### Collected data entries
"""

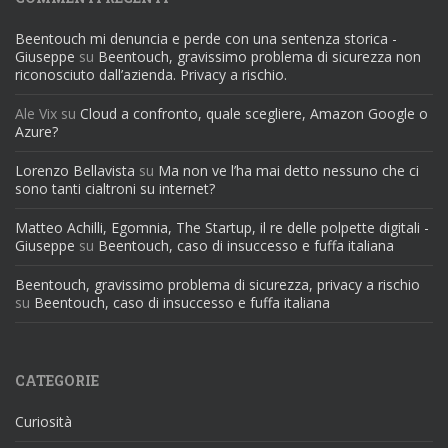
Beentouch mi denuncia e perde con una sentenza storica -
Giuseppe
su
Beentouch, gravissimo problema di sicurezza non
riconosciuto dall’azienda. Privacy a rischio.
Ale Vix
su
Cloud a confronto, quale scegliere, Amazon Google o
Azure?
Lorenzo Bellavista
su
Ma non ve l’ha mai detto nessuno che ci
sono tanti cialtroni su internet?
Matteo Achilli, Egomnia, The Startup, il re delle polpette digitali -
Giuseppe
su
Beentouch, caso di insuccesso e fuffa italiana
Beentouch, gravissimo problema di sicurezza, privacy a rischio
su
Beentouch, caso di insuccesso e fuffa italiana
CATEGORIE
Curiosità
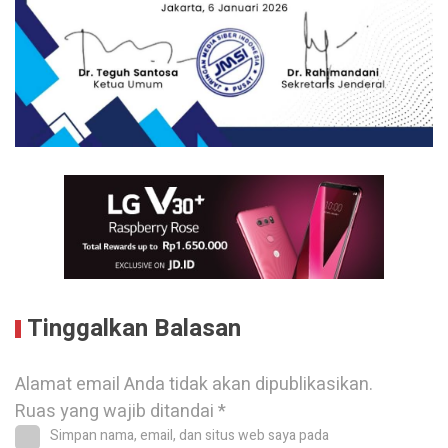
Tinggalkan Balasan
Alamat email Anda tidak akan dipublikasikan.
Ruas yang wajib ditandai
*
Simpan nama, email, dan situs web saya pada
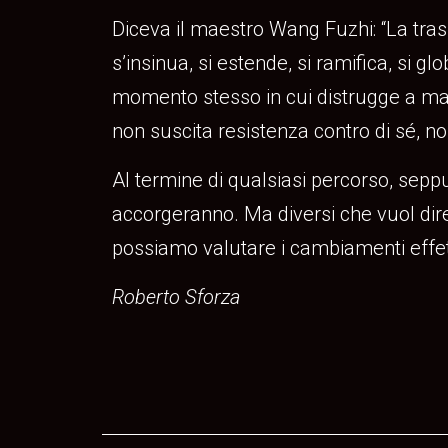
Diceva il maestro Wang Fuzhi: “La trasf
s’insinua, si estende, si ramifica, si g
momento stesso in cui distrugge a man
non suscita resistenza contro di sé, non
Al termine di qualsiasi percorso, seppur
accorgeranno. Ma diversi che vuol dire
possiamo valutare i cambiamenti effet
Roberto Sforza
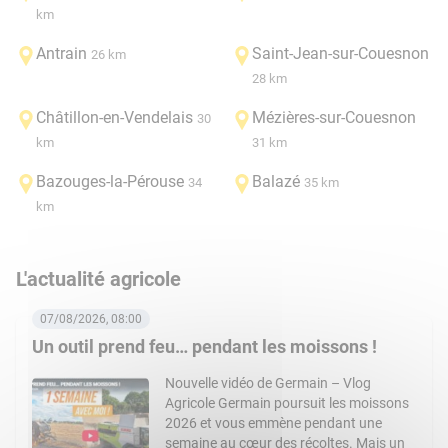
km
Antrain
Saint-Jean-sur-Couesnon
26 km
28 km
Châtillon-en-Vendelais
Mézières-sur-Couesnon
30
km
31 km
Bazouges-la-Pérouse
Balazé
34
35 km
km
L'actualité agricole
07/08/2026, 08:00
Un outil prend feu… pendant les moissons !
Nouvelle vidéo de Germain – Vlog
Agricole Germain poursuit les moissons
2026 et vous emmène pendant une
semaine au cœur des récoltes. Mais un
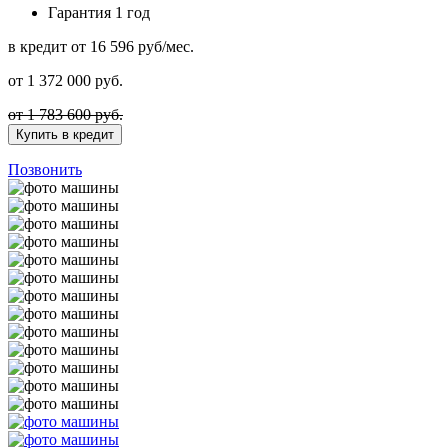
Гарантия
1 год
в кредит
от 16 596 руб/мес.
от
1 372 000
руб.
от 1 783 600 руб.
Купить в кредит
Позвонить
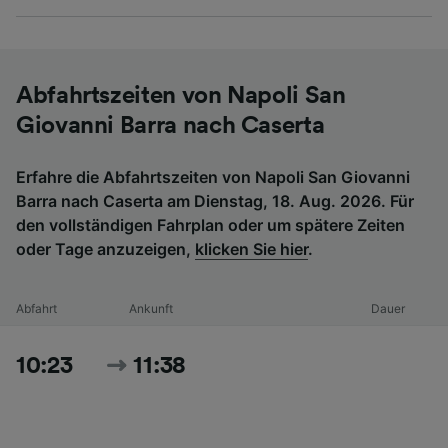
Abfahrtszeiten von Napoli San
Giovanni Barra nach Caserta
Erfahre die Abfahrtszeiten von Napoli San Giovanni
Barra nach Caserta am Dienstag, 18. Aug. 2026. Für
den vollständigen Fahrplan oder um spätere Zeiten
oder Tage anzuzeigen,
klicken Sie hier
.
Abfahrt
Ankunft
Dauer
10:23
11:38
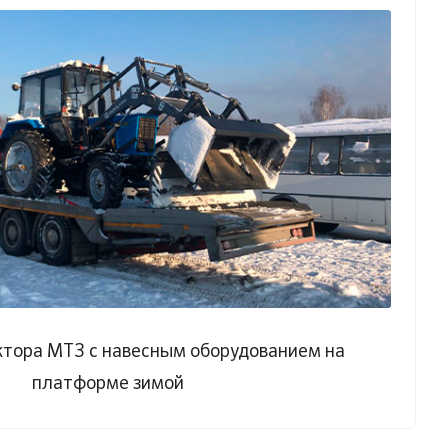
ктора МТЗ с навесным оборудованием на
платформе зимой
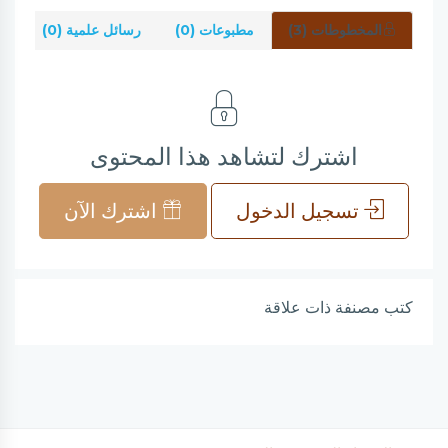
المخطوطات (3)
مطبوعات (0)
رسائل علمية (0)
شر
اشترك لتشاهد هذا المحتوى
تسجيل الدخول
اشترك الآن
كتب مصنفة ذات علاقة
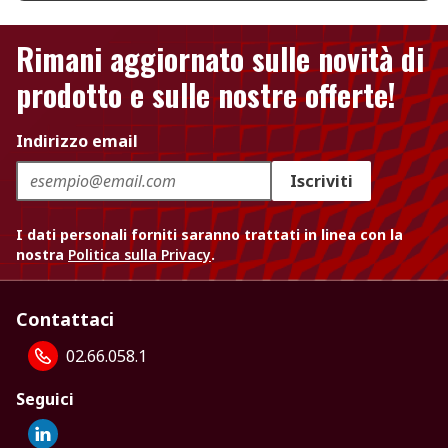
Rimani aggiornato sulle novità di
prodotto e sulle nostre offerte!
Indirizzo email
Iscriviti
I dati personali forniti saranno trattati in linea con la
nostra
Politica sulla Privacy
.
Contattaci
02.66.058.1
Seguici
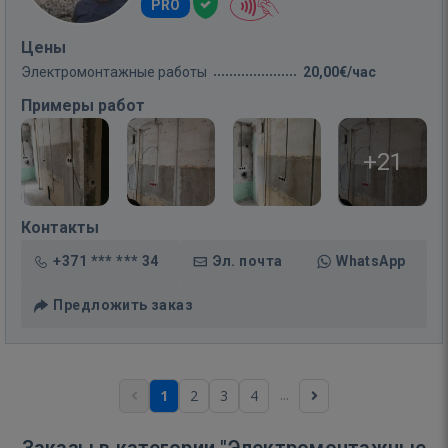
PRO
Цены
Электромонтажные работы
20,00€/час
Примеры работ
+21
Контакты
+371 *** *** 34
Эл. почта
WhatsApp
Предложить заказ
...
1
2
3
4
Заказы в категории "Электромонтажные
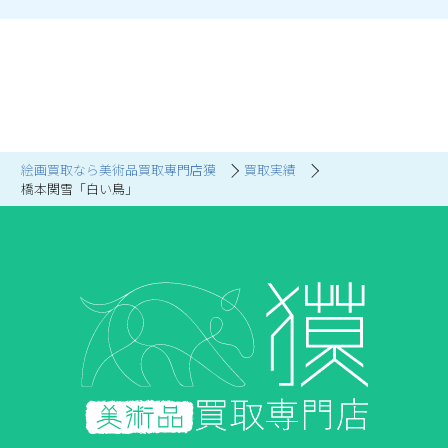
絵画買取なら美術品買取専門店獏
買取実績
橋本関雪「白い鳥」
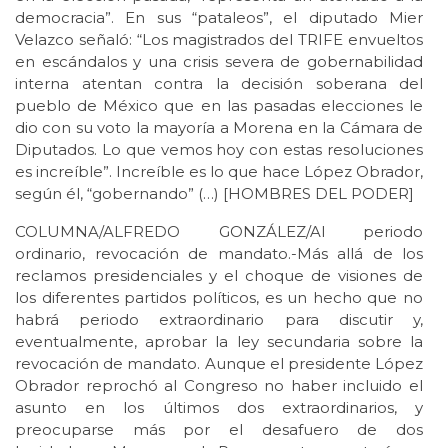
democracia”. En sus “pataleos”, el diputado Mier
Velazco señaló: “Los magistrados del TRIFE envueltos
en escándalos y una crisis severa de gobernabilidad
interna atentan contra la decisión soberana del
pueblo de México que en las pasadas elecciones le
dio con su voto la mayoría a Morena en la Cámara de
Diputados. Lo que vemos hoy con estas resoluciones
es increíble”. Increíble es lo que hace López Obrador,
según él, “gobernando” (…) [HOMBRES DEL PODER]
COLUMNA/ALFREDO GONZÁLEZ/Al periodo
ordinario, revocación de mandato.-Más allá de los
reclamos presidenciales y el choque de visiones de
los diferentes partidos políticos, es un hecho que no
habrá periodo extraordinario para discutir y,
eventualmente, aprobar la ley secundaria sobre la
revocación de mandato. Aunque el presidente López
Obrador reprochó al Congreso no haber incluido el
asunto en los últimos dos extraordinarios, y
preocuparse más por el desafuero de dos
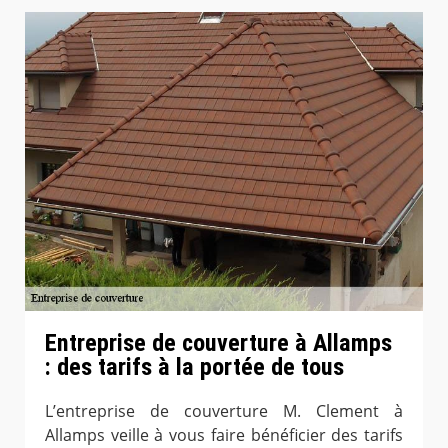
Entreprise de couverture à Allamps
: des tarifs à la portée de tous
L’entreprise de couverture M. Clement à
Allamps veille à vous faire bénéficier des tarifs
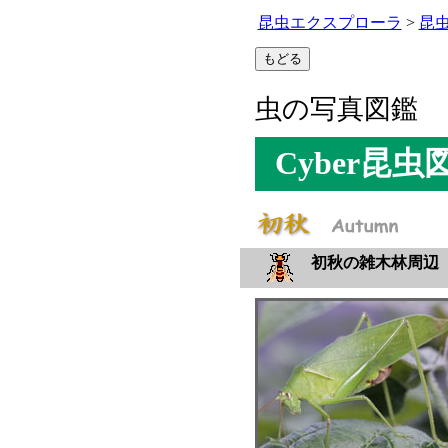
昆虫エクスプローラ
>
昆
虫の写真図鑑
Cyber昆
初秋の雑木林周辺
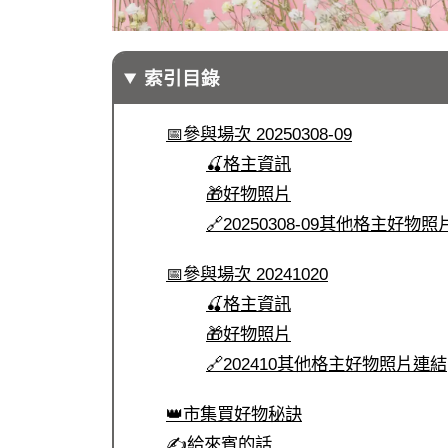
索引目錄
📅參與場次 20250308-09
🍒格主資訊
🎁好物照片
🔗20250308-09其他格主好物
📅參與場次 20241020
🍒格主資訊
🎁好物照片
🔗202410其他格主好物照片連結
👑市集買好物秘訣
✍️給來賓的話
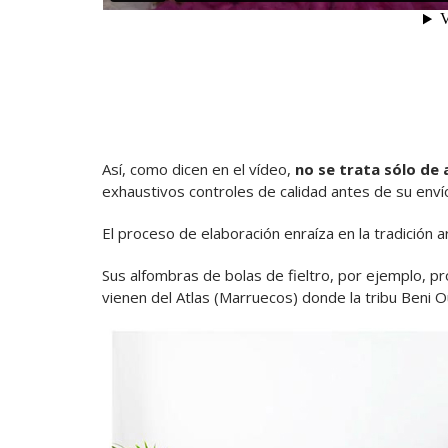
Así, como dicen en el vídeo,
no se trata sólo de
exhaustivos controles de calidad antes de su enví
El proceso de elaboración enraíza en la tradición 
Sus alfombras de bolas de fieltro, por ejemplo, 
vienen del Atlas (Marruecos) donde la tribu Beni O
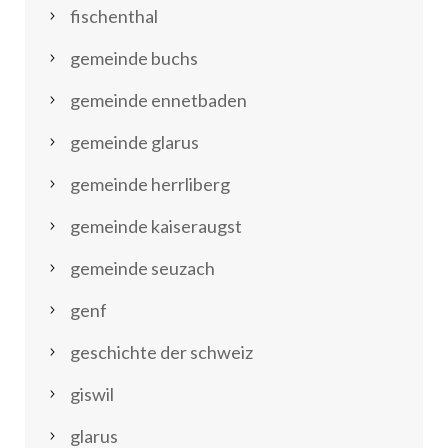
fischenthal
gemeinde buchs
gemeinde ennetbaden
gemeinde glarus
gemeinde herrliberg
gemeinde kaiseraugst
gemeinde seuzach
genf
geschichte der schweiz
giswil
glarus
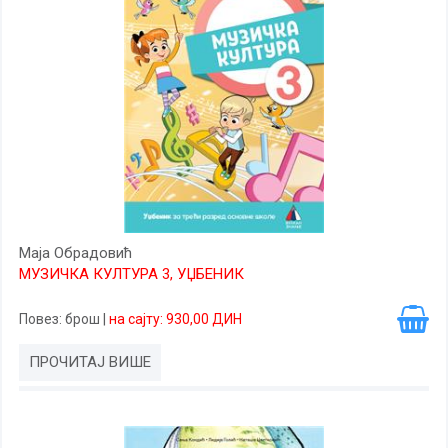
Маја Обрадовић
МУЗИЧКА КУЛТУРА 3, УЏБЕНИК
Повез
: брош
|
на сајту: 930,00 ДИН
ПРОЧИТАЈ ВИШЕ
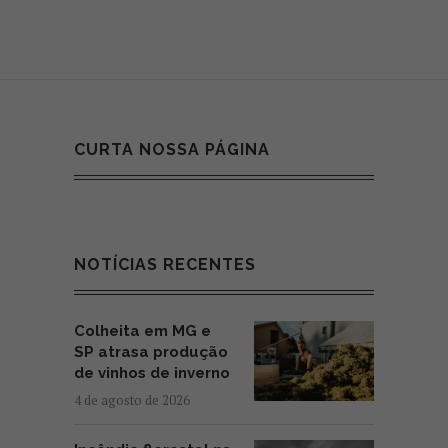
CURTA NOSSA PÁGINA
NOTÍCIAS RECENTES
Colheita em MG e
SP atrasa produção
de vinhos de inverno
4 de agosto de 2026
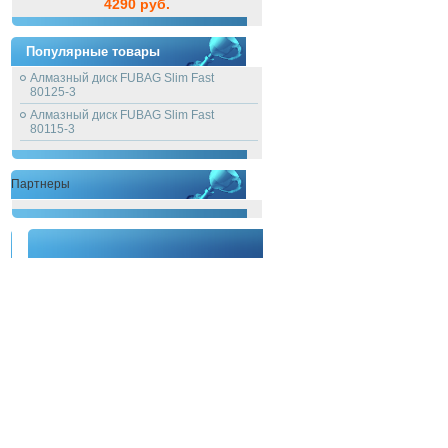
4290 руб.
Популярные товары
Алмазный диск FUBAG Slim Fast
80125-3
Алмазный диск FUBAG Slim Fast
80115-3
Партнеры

"""

### What the task requires
Keep the pictures out and transcribe the entries exactly.

### Expected output
Beentouch mi denuncia e perde con una sentenza storica -
Giuseppe
su
Beentouch, gravissimo problema di sicurezza non
riconosciuto dall’azienda. Privacy a rischio.
Ale Vix
su
Cloud a confronto, quale scegliere, Amazon Google o
Azure?
Lorenzo Bellavista
su
Ma non ve l’ha mai detto nessuno che ci
sono tanti cialtroni su internet?
Matteo Achilli, Egomnia, The Startup, il re delle polpette digitali -
Giuseppe
su
Beentouch, caso di insuccesso e fuffa italiana
Beentouch, gravissimo problema di sicurezza, privacy a rischio
su
Beentouch, caso di insuccesso e fuffa italiana
CATEGORIE
Curiosità
Tinggalkan Balasan
Alamat email Anda tidak akan dipublikasikan.
Ruas yang wajib ditandai
*
Simpan nama, email, dan situs web saya pada
Diceva il maestro Wang Fuzhi: “La trasf
s’insinua, si estende, si ramifica, si g
momento stesso in cui distrugge a man
non suscita resistenza contro di sé, non
Al termine di qualsiasi percorso, seppur
accorgeranno. Ma diversi che vuol dire
possiamo valutare i cambiamenti effet
Roberto Sforza
km
Antrain
Saint-Jean-sur-Couesnon
26 km
28 km
Châtillon-en-Vendelais
Mézières-sur-Couesnon
30
km
31 km
Bazouges-la-Pérouse
Balazé
34
35 km
km
L'actualité agricole
07/08/2026, 08:00
Un outil prend feu… pendant les moissons !
Nouvelle vidéo de Germain – Vlog
Agricole Germain poursuit les moissons
2026 et vous emmène pendant une
semaine au cœur des récoltes. Mais un
Гарантия
1 год
в кредит
от 16 596 руб/мес.
от
1 372 000
руб.
от 1 783 600 руб.
Купить в кредит
Позвонить
Abfahrtszeiten von Napoli San
Giovanni Barra nach Caserta
Erfahre die Abfahrtszeiten von Napoli San Giovanni
Barra nach Caserta am Dienstag, 18. Aug. 2026. Für
den vollständigen Fahrplan oder um spätere Zeiten
oder Tage anzuzeigen,
klicken Sie hier
.
Abfahrt
Ankunft
Dauer
10:23
11:38
ктора МТЗ с навесным оборудованием на
платформе зимой
المخطوطات (3)
مطبوعات (0)
رسائل علمية (0)
شر
اشترك لتشاهد هذا المحتوى
تسجيل الدخول
اشترك الآن
كتب مصنفة ذات علاقة
Rimani aggiornato sulle novità di
prodotto e sulle nostre offerte!
Indirizzo email
Iscriviti
I dati personali forniti saranno trattati in linea con la
nostra
Politica sulla Privacy
.
Contattaci
02.66.058.1
Seguici
PRO
Цены
Электромонтажные работы
20,00€/час
Примеры работ
+21
Контакты
+371 *** *** 34
Эл. почта
WhatsApp
Предложить заказ
...
1
2
3
4
Заказы в категории "Электромонтажные
絵画買取なら美術品買取専門店獏
買取実績
橋本関雪「白い鳥」
democracia”. En sus “pataleos”, el diputado Mier
Velazco señaló: “Los magistrados del TRIFE envueltos
en escándalos y una crisis severa de gobernabilidad
interna atentan contra la decisión soberana del
pueblo de México que en las pasadas elecciones le
dio con su voto la mayoría a Morena en la Cámara de
Diputados. Lo que vemos hoy con estas resoluciones
es increíble”. Increíble es lo que hace López Obrador,
según él, “gobernando” (…) [HOMBRES DEL PODER]
COLUMNA/ALFREDO GONZÁLEZ/Al periodo
ordinario, revocación de mandato.-Más allá de los
reclamos presidenciales y el choque de visiones de
los diferentes partidos políticos, es un hecho que no
habrá periodo extraordinario para discutir y,
eventualmente, aprobar la ley secundaria sobre la
revocación de mandato. Aunque el presidente López
Obrador reprochó al Congreso no haber incluido el
asunto en los últimos dos extraordinarios, y
preocuparse más por el desafuero de dos
Entreprise de couverture à Allamps
: des tarifs à la portée de tous
L’entreprise de couverture M. Clement à
Allamps veille à vous faire bénéficier des tarifs
昆虫エクスプローラ
>
昆
虫の写真図鑑
Cyber昆
初秋の雑木林周辺
索引目錄
📅參與場次 20250308-09
🍒格主資訊
🎁好物照片
🔗20250308-09其他格主好物
📅參與場次 20241020
🍒格主資訊
🎁好物照片
🔗202410其他格主好物照片連結
👑市集買好物秘訣
✍️給來賓的話
Así, como dicen en el vídeo,
no se trata sólo de
exhaustivos controles de calidad antes de su enví
El proceso de elaboración enraíza en la tradición 
Sus alfombras de bolas de fieltro, por ejemplo, 
vienen del Atlas (Marruecos) donde la tribu Beni O
fischenthal
gemeinde buchs
gemeinde ennetbaden
gemeinde glarus
gemeinde herrliberg
gemeinde kaiseraugst
gemeinde seuzach
genf
geschichte der schweiz
giswil
glarus
Маја Обрадовић
МУЗИЧКА КУЛТУРА 3, УЏБЕНИК
Повез
: брош
|
на сајту: 930,00 ДИН
ПРОЧИТАЈ ВИШЕ
CURTA NOSSA PÁGINA
NOTÍCIAS RECENTES
Colheita em MG e
SP atrasa produção
de vinhos de inverno
4 de agosto de 2026
4290 руб.
Популярные товары
Алмазный диск FUBAG Slim Fast
80125-3
Алмазный диск FUBAG Slim Fast
80115-3
Партнеры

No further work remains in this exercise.